White noted that Gov. Jerry Brown’s proposed 2016-2017 budget recently delivered good news with increased funding for education. Brown wrote that “relative to years past, the state budget is in good shape” and “education funding is at its highest level ever.”
White asked CUSD trustees to reflect that increase in the district’s budget.
“Please show them by your budgeting that they matter … that someone is noticing what they’ve been doing a shoestring for too many years,” she said.
“All of the districts around us have gotten very good increases in the last few years, and we haven’t been able to do that,” White said in an interview. “This year, we’ve gotten the most amount of money from the state. If we can’t get a good raise this year, we’re never going to get one.”
Negotiations between CUEA and CUSD continued on Jan. 22 without resolve.
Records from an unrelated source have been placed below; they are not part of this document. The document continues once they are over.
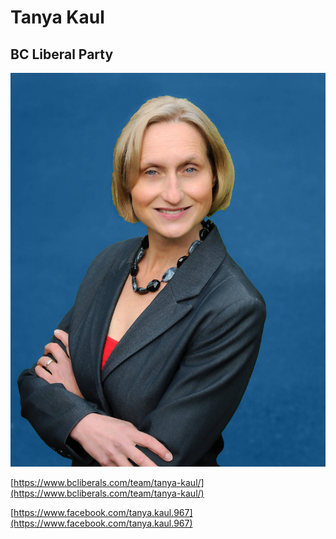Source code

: # Tanya Kaul

## BC Liberal Party

![photo of Tanya Kaul](images/image25.png)

[https://www.bcliberals.com/team/tanya-kaul/](https://www.bcliberals.com/team/tanya-kaul/)

[https://www.facebook.com/tanya.kaul.967](https://www.facebook.com/tanya.kaul.967)

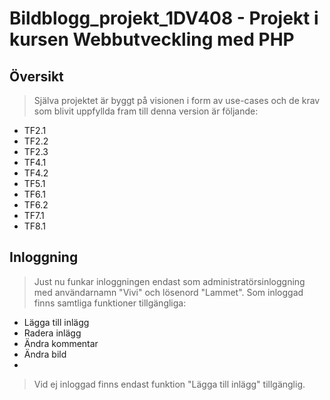 Bildblogg_projekt_1DV408 - Projekt i kursen Webbutveckling med PHP
==================================================================

Översikt
--------

> Själva projektet är byggt på visionen i form av use-cases och de krav som blivit uppfyllda fram till denna version är följande:

* TF2.1
* TF2.2
* TF2.3
* TF4.1
* TF4.2
* TF5.1
* TF6.1
* TF6.2
* TF7.1
* TF8.1

Inloggning
----------

> Just nu funkar inloggningen endast som administratörsinloggning med användarnamn "Vivi" och lösenord "Lammet". Som inloggad finns samtliga funktioner tillgängliga: 

* Lägga till inlägg
* Radera inlägg
* Ändra kommentar
* Ändra bild
* 

> Vid ej inloggad finns endast funktion "Lägga till inlägg" tillgänglig. 

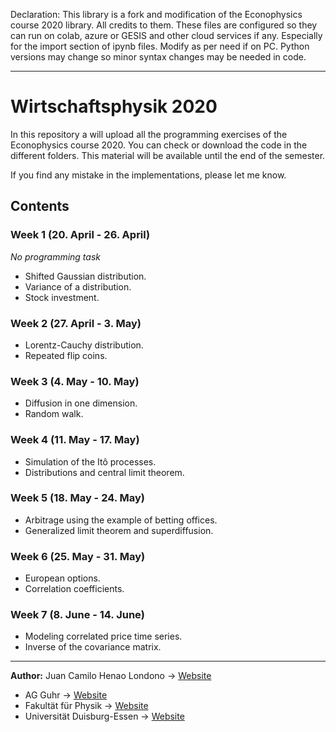 
Declaration: This library is a fork and modification of the Econophysics course 2020 library. All credits to them. 
These files are configured so they can run on colab, azure or GESIS and other cloud services if any. Especially for
the import section of ipynb files. Modify as per need if on PC. Python versions may change so minor syntax changes 
may be needed in code.

___________________________________________________________________________________________________________________


# Wirtschaftsphysik 2020
In this repository a will upload all the programming exercises of the Econophysics course 2020.
You can check or download the code in the different folders. This material will be available
until the end of the semester.

If you find any mistake in the implementations, please let me know.

## Contents

### Week 1 (20. April - 26. April)
*No programming task*
+ Shifted Gaussian distribution.
+ Variance of a distribution.
+ Stock investment.

### Week 2 (27. April - 3. May)
+ Lorentz-Cauchy distribution.
+ Repeated flip coins.

### Week 3 (4. May - 10. May)
+ Diffusion in one dimension.
+ Random walk.

### Week 4 (11. May - 17. May)
+ Simulation of the Itô processes.
+ Distributions and central limit theorem.

### Week 5 (18. May - 24. May)
+ Arbitrage using the example of betting offices.
+ Generalized limit theorem and superdiffusion.

### Week 6 (25. May - 31. May)
+ European options.
+ Correlation coefficients.

### Week 7 (8. June - 14. June)
+ Modeling correlated price time series.
+ Inverse of the covariance matrix.

---

**Author:** Juan Camilo Henao Londono -> [Website](https://juanhenao21.github.io/)
+ AG Guhr -> [Website](http://www.theo.physik.uni-duisburg-essen.de/tp/ags/guhr_dir/lectures/wiphy.html)
+ Fakultät für Physik -> [Website](https://www.uni-due.de/physik/)
+ Universität Duisburg-Essen -> [Website](https://www.uni-due.de/)
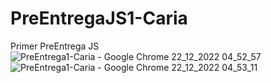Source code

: # PreEntregaJS1-Caria
Primer PreEntrega JS
![PreEntrega1-Caria - Google Chrome 22_12_2022 04_52_57](https://user-images.githubusercontent.com/115593658/209085142-57ca1e1f-9a72-442d-88e3-d4034b3d5c43.png)
![PreEntrega1-Caria - Google Chrome 22_12_2022 04_53_11](https://user-images.githubusercontent.com/115593658/209085146-60b48f52-597e-4c7c-9e3d-95fc6dc85074.png)
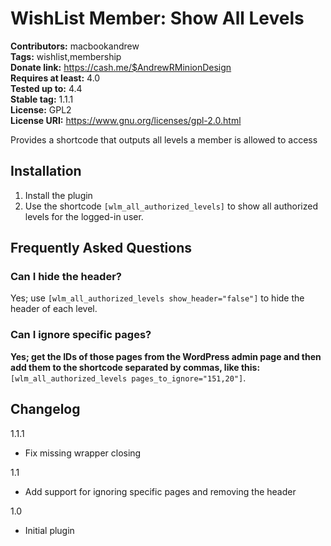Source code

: # WishList Member: Show All Levels
**Contributors:** macbookandrew  
**Tags:** wishlist,membership  
**Donate link:** https://cash.me/$AndrewRMinionDesign  
**Requires at least:** 4.0  
**Tested up to:** 4.4  
**Stable tag:** 1.1.1  
**License:** GPL2  
**License URI:** https://www.gnu.org/licenses/gpl-2.0.html  

Provides a shortcode that outputs all levels a member is allowed to access

## Installation ##
1. Install the plugin
2. Use the shortcode `[wlm_all_authorized_levels]` to show all authorized levels for the logged-in user.

## Frequently Asked Questions ##
### Can I hide the header? ###

Yes; use `[wlm_all_authorized_levels show_header="false"]` to hide the header of each level.

### Can I ignore specific pages? ###

**Yes; get the IDs of those pages from the WordPress admin page and then add them to the shortcode separated by commas, like this:** `[wlm_all_authorized_levels pages_to_ignore="151,20"]`.  

## Changelog ##
1.1.1
- Fix missing wrapper closing

1.1
- Add support for ignoring specific pages and removing the header

1.0
- Initial plugin
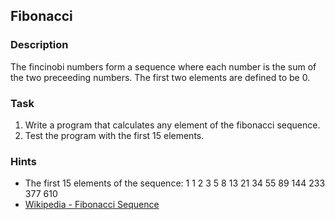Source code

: ## Fibonacci

### Description
The fincinobi numbers form a sequence where each number is the sum of the two preceeding numbers. The first two elements are defined to be 0.

### Task
1. Write a program that calculates any element of the fibonacci sequence.
2. Test the program with the first 15 elements.

### Hints
* The first 15 elements of the sequence: 1 1 2 3 5 8 13 21 34 55 89 144 233 377 610
* [Wikipedia - Fibonacci Sequence](https://en.wikipedia.org/wiki/Fibonacci_number)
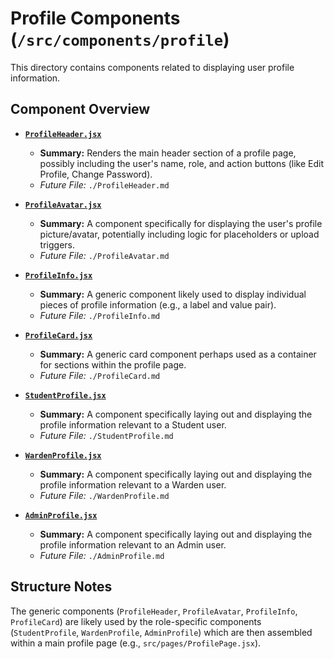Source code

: # Profile Components (`/src/components/profile`)

This directory contains components related to displaying user profile information.

## Component Overview

- **[`ProfileHeader.jsx`](./ProfileHeader.md)**

  - **Summary:** Renders the main header section of a profile page, possibly including the user's name, role, and action buttons (like Edit Profile, Change Password).
  - _Future File:_ `./ProfileHeader.md`

- **[`ProfileAvatar.jsx`](./ProfileAvatar.md)**

  - **Summary:** A component specifically for displaying the user's profile picture/avatar, potentially including logic for placeholders or upload triggers.
  - _Future File:_ `./ProfileAvatar.md`

- **[`ProfileInfo.jsx`](./ProfileInfo.md)**

  - **Summary:** A generic component likely used to display individual pieces of profile information (e.g., a label and value pair).
  - _Future File:_ `./ProfileInfo.md`

- **[`ProfileCard.jsx`](./ProfileCard.md)**

  - **Summary:** A generic card component perhaps used as a container for sections within the profile page.
  - _Future File:_ `./ProfileCard.md`

- **[`StudentProfile.jsx`](./StudentProfile.md)**

  - **Summary:** A component specifically laying out and displaying the profile information relevant to a Student user.
  - _Future File:_ `./StudentProfile.md`

- **[`WardenProfile.jsx`](./WardenProfile.md)**

  - **Summary:** A component specifically laying out and displaying the profile information relevant to a Warden user.
  - _Future File:_ `./WardenProfile.md`

- **[`AdminProfile.jsx`](./AdminProfile.md)**
  - **Summary:** A component specifically laying out and displaying the profile information relevant to an Admin user.
  - _Future File:_ `./AdminProfile.md`

## Structure Notes

The generic components (`ProfileHeader`, `ProfileAvatar`, `ProfileInfo`, `ProfileCard`) are likely used by the role-specific components (`StudentProfile`, `WardenProfile`, `AdminProfile`) which are then assembled within a main profile page (e.g., `src/pages/ProfilePage.jsx`).
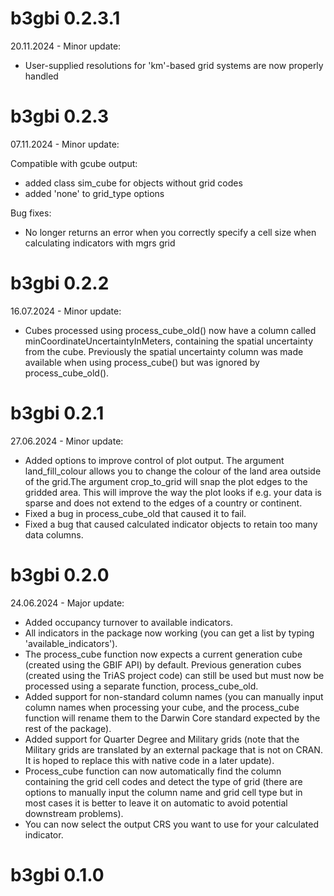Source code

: # b3gbi 0.2.3.1

20.11.2024 - Minor update:

* User-supplied resolutions for 'km'-based grid systems are now properly handled

# b3gbi 0.2.3

07.11.2024 - Minor update:

Compatible with gcube output:

* added class sim_cube for objects without grid codes
* added 'none' to grid_type options

Bug fixes:

* No longer returns an error when you correctly specify a cell size when calculating indicators with mgrs grid

# b3gbi 0.2.2

16.07.2024 - Minor update:

* Cubes processed using process_cube_old() now have a column called minCoordinateUncertaintyInMeters, containing the spatial uncertainty from the cube. Previously the spatial uncertainty column was made available when using process_cube() but was ignored by process_cube_old().

# b3gbi 0.2.1

27.06.2024 - Minor update:

* Added options to improve control of plot output. The argument land_fill_colour allows you to change the colour of the land area outside of the grid.The argument crop_to_grid will snap the plot edges to the gridded area. This will improve the way the plot looks if e.g. your data is sparse and does not extend to the edges of a country or continent. 
* Fixed a bug in process_cube_old that caused it to fail.
* Fixed a bug that caused calculated indicator objects to retain too many data columns.

# b3gbi 0.2.0

24.06.2024 - Major update:

* Added occupancy turnover to available indicators.
* All indicators in the package now working (you can get a list by typing 'available_indicators').
* The process_cube function now expects a current generation cube (created using the GBIF API) by default. Previous generation cubes (created using the TriAS project code) can still be used but must now be processed using a separate function, process_cube_old.
* Added support for non-standard column names (you can manually input column names when processing your cube, and the process_cube function will rename them to the Darwin Core standard expected by the rest of the package).
* Added support for Quarter Degree and Military grids (note that the Military grids are translated by an external package that is not on CRAN. It is hoped to replace this with native code in a later update).
* Process_cube function can now automatically find the column containing the grid cell codes and detect the type of grid (there are options to manually input the column name and grid cell type but in most cases it is better to leave it on automatic to avoid potential downstream problems).
* You can now select the output CRS you want to use for your calculated indicator.


# b3gbi 0.1.0


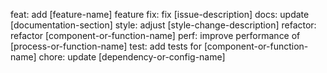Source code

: feat: add [feature-name] feature
fix: fix [issue-description]
docs: update [documentation-section]
style: adjust [style-change-description]
refactor: refactor [component-or-function-name]
perf: improve performance of [process-or-function-name]
test: add tests for [component-or-function-name]
chore: update [dependency-or-config-name]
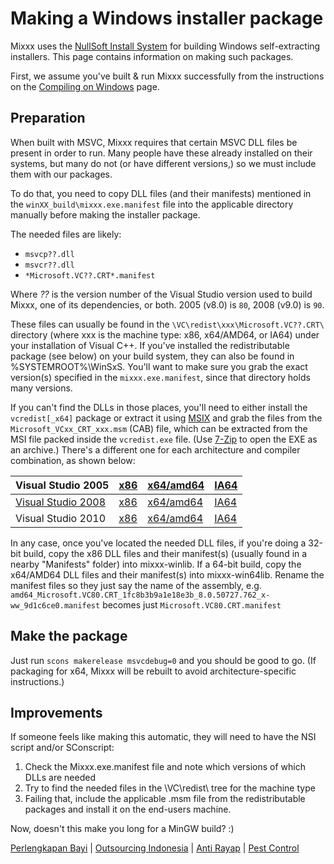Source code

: # Making a Windows installer package

Mixxx uses the [NullSoft Install System](http://nsis.sourceforge.net/)
for building Windows self-extracting installers. This page contains
information on making such packages.

First, we assume you've built & run Mixxx successfully from the
instructions on the [Compiling on Windows](Compiling%20on%20Windows)
page.

## Preparation

When built with MSVC, Mixxx requires that certain MSVC DLL files be
present in order to run. Many people have these already installed on
their systems, but many do not (or have different versions,) so we must
include them with our packages.

To do that, you need to copy DLL files (and their manifests) mentioned
in the `winXX_build\mixxx.exe.manifest` file into the applicable
directory manually before making the installer package.

The needed files are likely:

  - `msvcp??.dll`
  - `msvcr??.dll`
  - `*Microsoft.VC??.CRT*.manifest`

Where *??* is the version number of the Visual Studio version used to
build Mixxx, one of its dependencies, or both. 2005 (v8.0) is `80`, 2008
(v9.0) is `90`.

These files can usually be found in the
`\VC\redist\xxx\Microsoft.VC??.CRT\` directory (where xxx is the machine
type: x86, x64/AMD64, or IA64) under your installation of Visual C++. If
you've installed the redistributable package (see below) on your build
system, they can also be found in %SYSTEMROOT%\\WinSxS. You'll want to
make sure you grab the exact version(s) specified in the
`mixxx.exe.manifest`, since that directory holds many versions.

If you can't find the DLLs in those places, you'll need to either
install the `vcredist[_x64]` package or extract it using
[MSIX](http://blogs.msdn.com/heaths/archive/2006/04/07/571138.aspx) and
grab the files from the `Microsoft_VCxx_CRT_xxx.msm` (CAB) file, which
can be extracted from the MSI file packed inside the `vcredist.exe`
file. (Use [7-Zip](http://www.7-zip.org/) to open the EXE as an
archive.) There's a different one for each architecture and compiler
combination, as shown below:

| Visual Studio 2005                                                                                                                 | [x86](http://www.microsoft.com/downloads/details.aspx?displaylang=en&FamilyID=200b2fd9-ae1a-4a14-984d-389c36f85647) | [x64/amd64](http://www.microsoft.com/downloads/details.aspx?displaylang=en&FamilyID=eb4ebe2d-33c0-4a47-9dd4-b9a6d7bd44da) | [IA64](http://www.microsoft.com/downloads/details.aspx?displaylang=en&FamilyID=747aad7c-5d6b-4432-8186-85df93dd51a9) |
| ---------------------------------------------------------------------------------------------------------------------------------- | ------------------------------------------------------------------------------------------------------------------- | ------------------------------------------------------------------------------------------------------------------------- | -------------------------------------------------------------------------------------------------------------------- |
| [Visual Studio 2008](http://www.microsoft.com/downloads/details.aspx?displaylang=en&FamilyID=f3fbb04e-92c2-4701-b4ba-92e26e408569) | [x86](http://www.microsoft.com/downloads/details.aspx?displaylang=en&FamilyID=a5c84275-3b97-4ab7-a40d-3802b2af5fc2) | [x64/amd64](http://www.microsoft.com/downloads/details.aspx?displaylang=en&FamilyID=ba9257ca-337f-4b40-8c14-157cfdffee4e) | [IA64](http://www.microsoft.com/downloads/details.aspx?displaylang=en&FamilyID=dcc211e6-ab82-41d6-8dec-c79937393fe8) |
| Visual Studio 2010                                                                                                                 | [x86](http://www.microsoft.com/download/en/details.aspx?id=8328)                                                    | [x64/amd64](http://www.microsoft.com/download/en/details.aspx?id=13523)                                                   | [IA64](http://www.microsoft.com/download/en/details.aspx?id=21051)                                                   |

In any case, once you've located the needed DLL files, if you're doing a
32-bit build, copy the x86 DLL files and their manifest(s) (usually
found in a nearby "Manifests" folder) into mixxx-winlib. If a 64-bit
build, copy the x64/AMD64 DLL files and their manifest(s) into
mixxx-win64lib. Rename the manifest files so they just say the name of
the assembly, e.g.
`amd64_Microsoft.VC80.CRT_1fc8b3b9a1e18e3b_8.0.50727.762_x-ww_9d1c6ce0.manifest`
becomes just `Microsoft.VC80.CRT.manifest`

## Make the package

Just run `scons makerelease msvcdebug=0` and you should be good to go.
(If packaging for x64, Mixxx will be rebuilt to avoid
architecture-specific instructions.)

## Improvements

If someone feels like making this automatic, they will need to have the
NSI script and/or SConscript:

1.  Check the Mixxx.exe.manifest file and note which versions of which
    DLLs are needed
2.  Try to find the needed files in the \\VC\\redist\\ tree for the
    machine type
3.  Failing that, include the applicable .msm file from the
    redistributable packages and install it on the end-users machine.

Now, doesn't this make you long for a MinGW build? :)

[Perlengkapan
Bayi](http://littletods.com/en/content/4-perlengkapan-bayi) |
[Outsourcing
Indonesia](http://saranasukses.com/outsourcing-indonesia.html) | [Anti
Rayap](http://www.doxapest.co.id/index.php/pest-control-dan-anti-rayap)
| [Pest
Control](http://www.doxapest.co.id/index.php/pest-control-dan-anti-rayap)
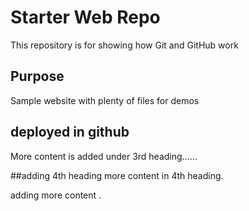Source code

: # Starter Web Repo

This repository is for showing how Git and GitHub work

## Purpose

Sample website with plenty of files for demos

## deployed in github

More content is added under 3rd heading......

##adding 4th heading
more content in 4th heading.

adding more content .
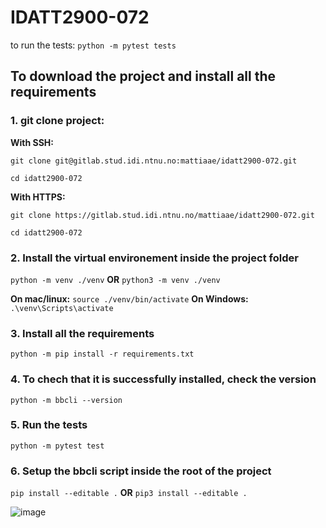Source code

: # IDATT2900-072

to run the tests:
`python -m pytest tests`

## To download the project and install all the requirements

### 1. git clone project:

**With SSH:**

`git clone git@gitlab.stud.idi.ntnu.no:mattiaae/idatt2900-072.git`

`cd idatt2900-072`

**With HTTPS:**

`git clone https://gitlab.stud.idi.ntnu.no/mattiaae/idatt2900-072.git`

`cd idatt2900-072`

### 2. Install the virtual environement inside the project folder

`python -m venv ./venv` **OR** `python3 -m venv ./venv`

**On mac/linux:** `source ./venv/bin/activate`
**On Windows:** `.\venv\Scripts\activate`

### 3. Install all the requirements

`python -m pip install -r requirements.txt`

### 4. To chech that it is successfully installed, check the version

`python -m bbcli --version`

### 5. Run the tests

`python -m pytest test`

### 6. Setup the bbcli script inside the root of the project

`pip install --editable .` **OR** `pip3 install --editable .`

![image](/uploads/8780c8ce8ccb66bfe0bad77eb9410769/image.png)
After 10 meetings, CUEA representatives reported on their website that they are “not yet close to a tentative agreement” with CUSD. New negotiation dates are currently in the works.
“We believe that CUSD has sufficient funds to meet our current proposal and still maintain adequate funding for its other needs as well as its reserve,” CUEA’s website states. “The issue appears to be CUSD’s ability to pay versus their willingness to pay.”